Plötzlich öffnete sich die Straße ein wenig und ich stand vor ihr. Wow, mit so einem wehrhaften Bau hatte ich nicht gerechnet. Und mit so vielen Deutschen auch nicht. Bisher habe ich nur zweimal Deutsche getroffen. Hier waren es Busladungen voll  und eine Karawane von Wohnmobilen mit Kennzeichen quer durch Deutschland stand vor dem Eingang. Trotzdem konnte man 1,5 m Abstand halten.

Im Wehrgang der Burg. Es ist ein sehr wehrhafter Bau: Schießscharten und Öffnungen zum Ausgießen von heißen Flüssigkeiten. Durch den breiten und überdachten Gang sowie die integrierten Türme war die Logistik einfach.

Der Ungarische König warb die Deutschen an, um das Gebiet zu besiedeln und gegen Angriffe durch Tataren und Osmanen aus Osten zu schützen. Es war also ein Deal: Land gegen militärische Leistung. Die Besiedelung begann mitte des 12. Jahrhunderts. Die Angriffe waren häufig und erforderten immer wieder Umbauten und Verstärkung der Wehranlagen. Vor diesem geschichtlichen Hintergrund wird klar, warum die Kirchenburgen so wehrhaft sind. "Ein feste Burg ist unser Gott, ein gute Wehr und Waffen" kann man hier wörtlich nehmen und selbst ein anerkannter Kriegsdienstverweigerer muss es für richtig halten, dass sich die Menschen gegen die Angriffe wehrten.
mehr über Siebenbürgen bei Wiki

So sieht es im Inneren aus. Die Häuser sind an die Mauer gebaut. In ihnen mussten die Bewohner bei einem Überfall zusammenrücken. Heute ist ein Museum darin. Das unverputzte Haus war anfangs eine Kapelle und wurde später zu einem Wehrturm umgebaut. Die Fresken aus dem 15. Jhd. sind noch teilweise erhalten.
Die Leitern führen zu Lebensmittel-speichern, die in das Seitenschiff der Kirche integriert sind.

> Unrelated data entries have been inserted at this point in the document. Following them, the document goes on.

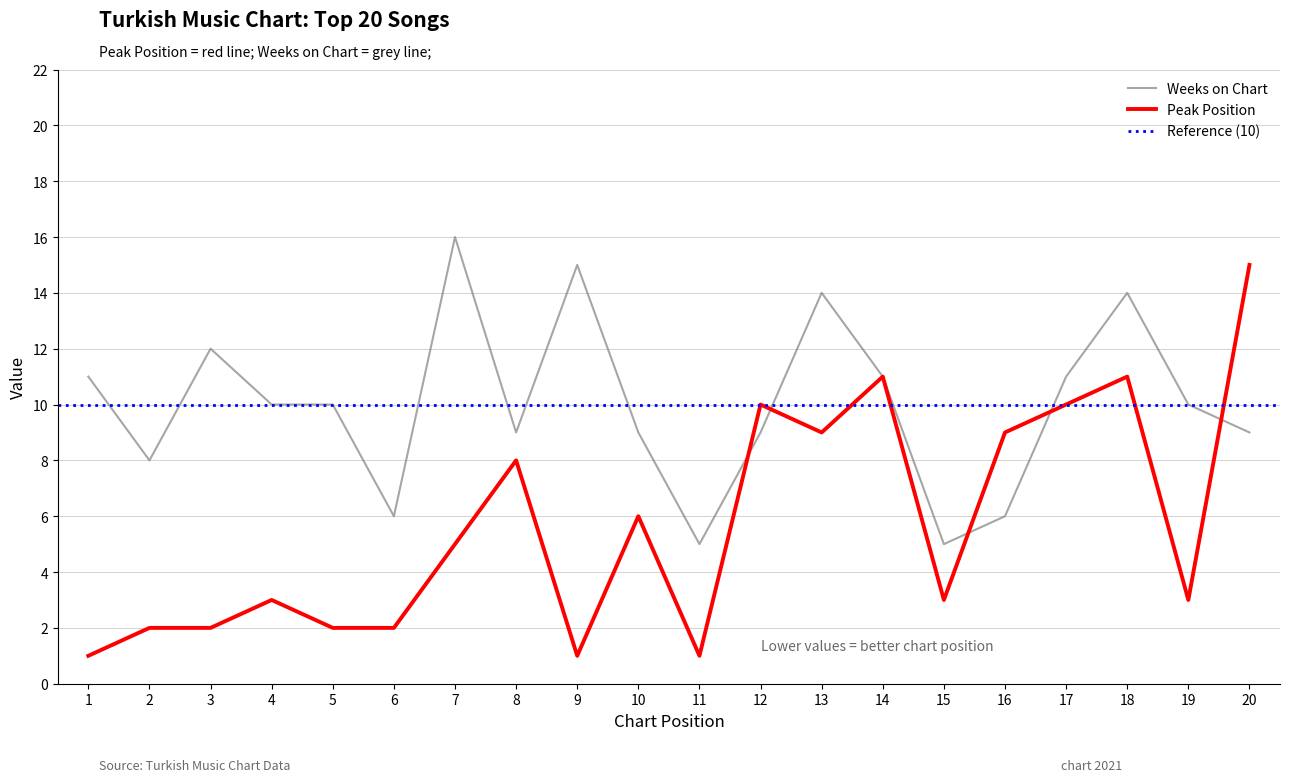

Reading left to right, transcribe all the data shown in this chart.

Peak Position: 1=1	2=2	3=2	4=3	5=2	6=2	7=5	8=8	9=1	10=6	11=1	12=10	13=9	14=11	15=3	16=9	17=10	18=11	19=3	20=15
Weeks on Chart: 1=11	2=8	3=12	4=10	5=10	6=6	7=16	8=9	9=15	10=9	11=5	12=9	13=14	14=11	15=5	16=6	17=11	18=14	19=10	20=9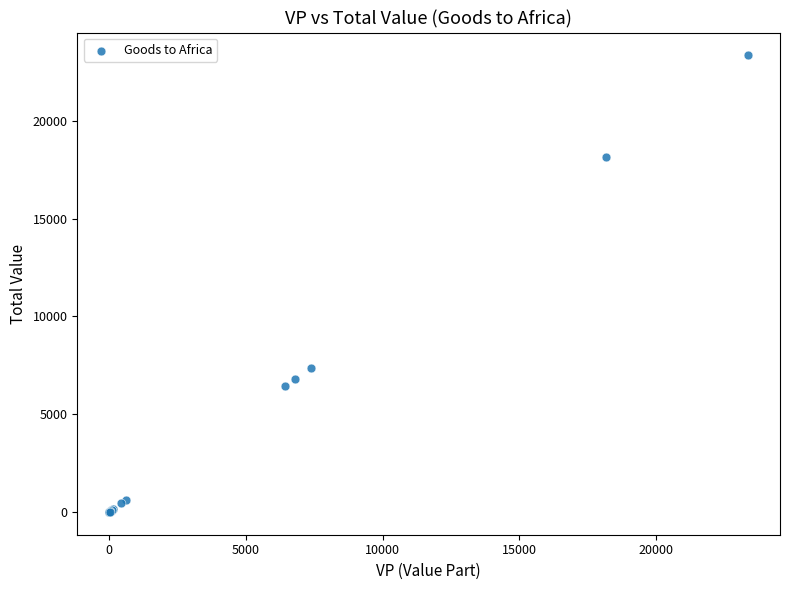

What Y value in the scatter plot is closest to 11680?

7375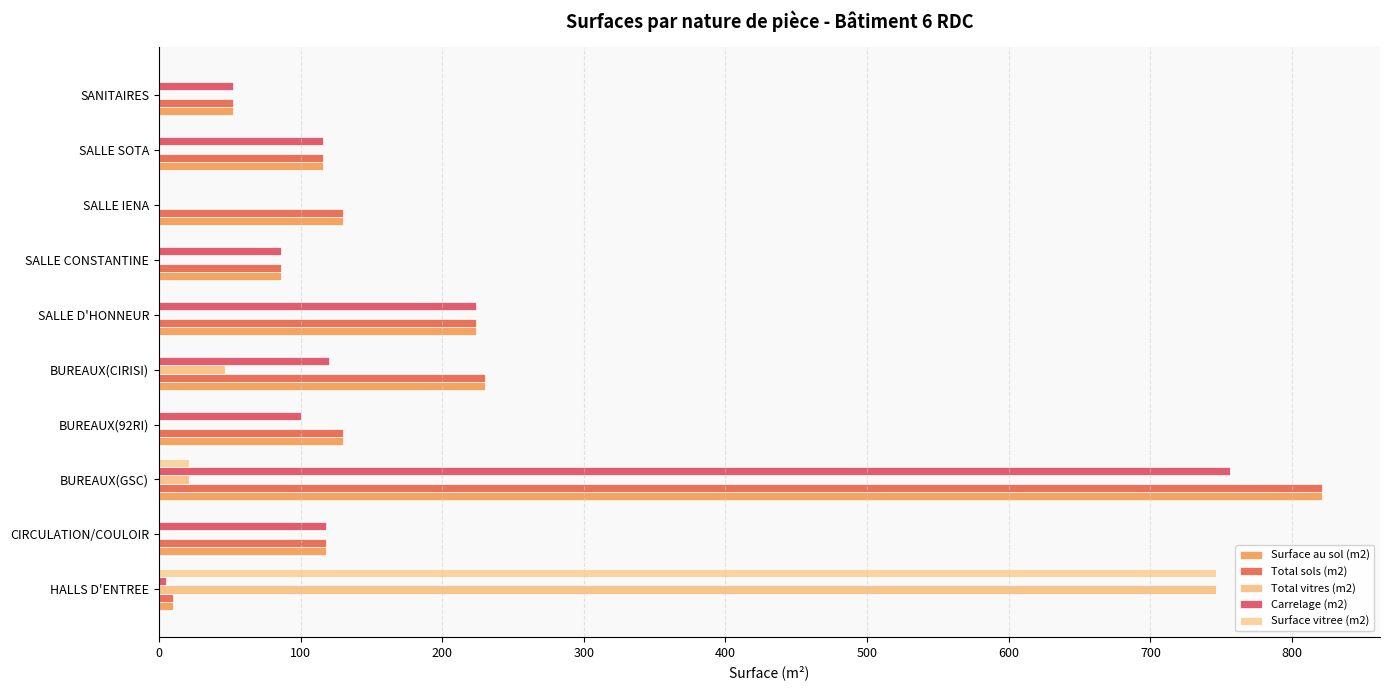

At which category is the sum across all series the highest?

BUREAUX(GSC)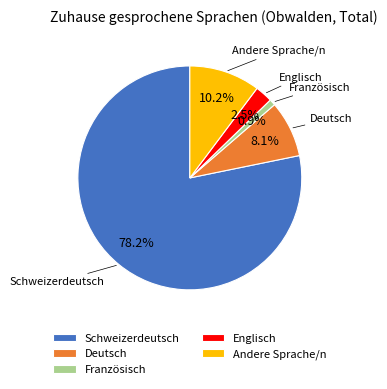

How many slices are in this pie chart?

5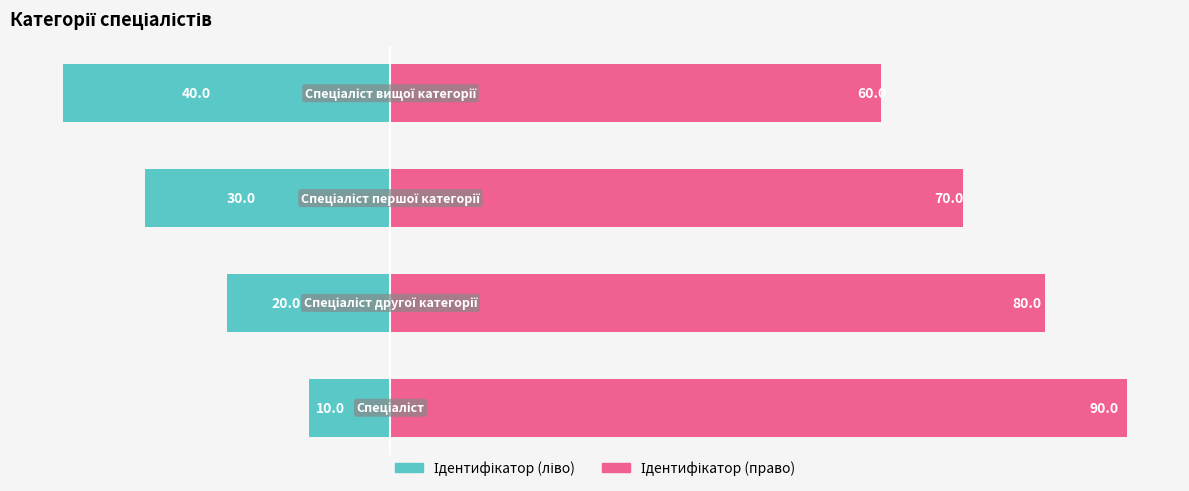

The value of Ідентифікатор (ліво) at 1 is -33. True or false?

False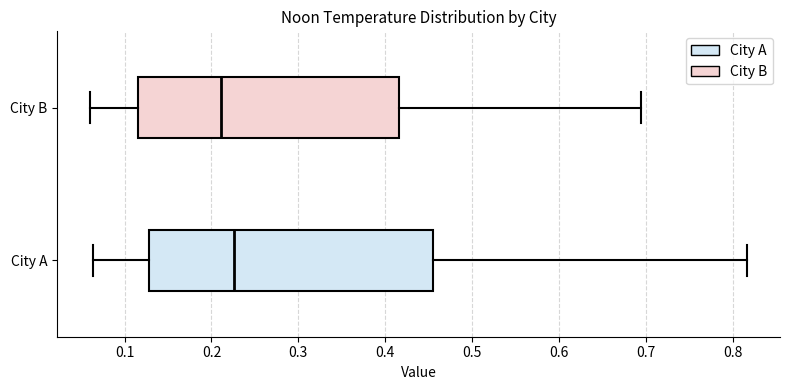

Where does the right whisker of the box for City B end on the x-axis? The values are not printed on the chart, so give them approximately, as read against the axis.

0.69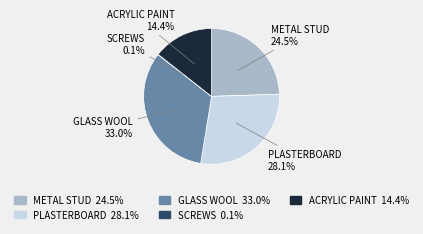

Is there a majority slice in this chart?

No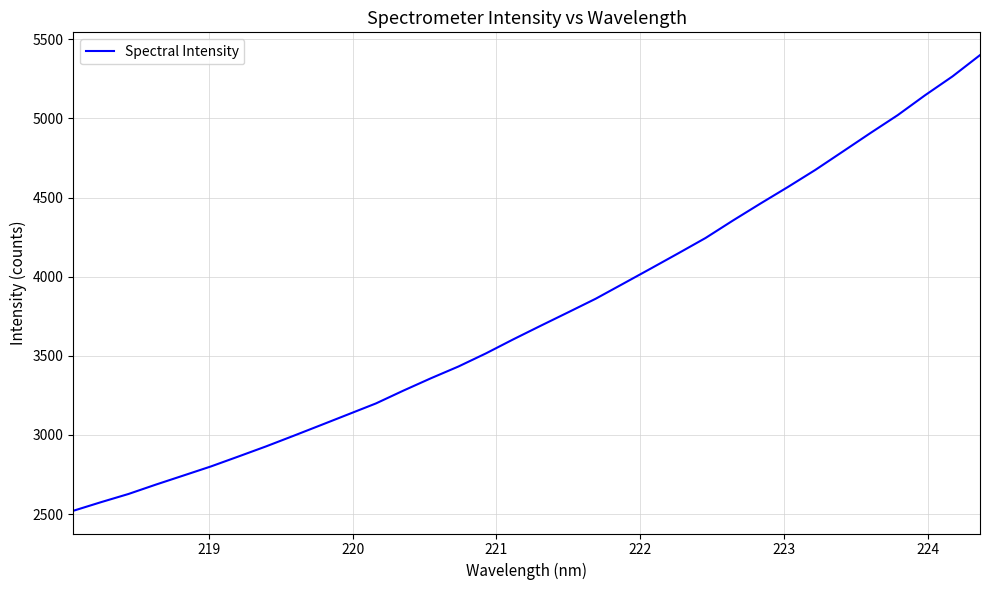

Does the chart display data point markers on the line(s)?

No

Im Museum ist u. A. diese Nasszelle aus dem 19. Jhd. zu besichtigen. Insgesamt ist das Museum interessant und gibt einen guten Einblick in das Leben des 19. Jhds. 

Im Dumont waren schon mehrere Kirchenburgen aufgeführt. Ich dachte, eine reicht. Leider, denn mit 8 km Umweg hätte ich noch eine weitere besichtigen können. Man kann darüber diskutieren, ob ich auf meiner Tour wie Ferkó Zoltán von Kirchenburg zu Kirchenburg fahren sollte. Da ist mir Vielfalt und die Begegnung mit Menschen wichtiger. Zoltáns Film ist nicht spannend aber sehr informativ. 

Honigberg lag für mich kurz vor Brasov, Rosenau/Rasnov kurz dahinter.  Klar, dass ich das ansah. Es ist ein Wehrdorf. Leider war eine Generalsanierung im Gange, so dass ich es nur von außen ansehen konnte.



Von der gegenüberliegenden Passstraße erkennt man gut die exponierte Lage auf einem Hügel.

Burgbegeisterte können hier einen Plan anschauen und die Historie lesen. 

 

 

 

 

 

 

 Blick auf Rasnov. Eine typische Siedlung der Siebenbürger Sachsen aus dem 19. - Anfang 20. Jhd. Die Anwesen sind viel größer als die der Rumänen und Ungarn. Breite Straßen und durchgehend bebaute Straßenfronten sind typisch. In älteren Dörfern sind die Gebäude kleiner und die Bebauung ist lockerer. Die Straßen sind immer breit.




Die meisten Siebenbürger Sachsen sind nach Deutschland gezogen, aber manche Namen sind noch da.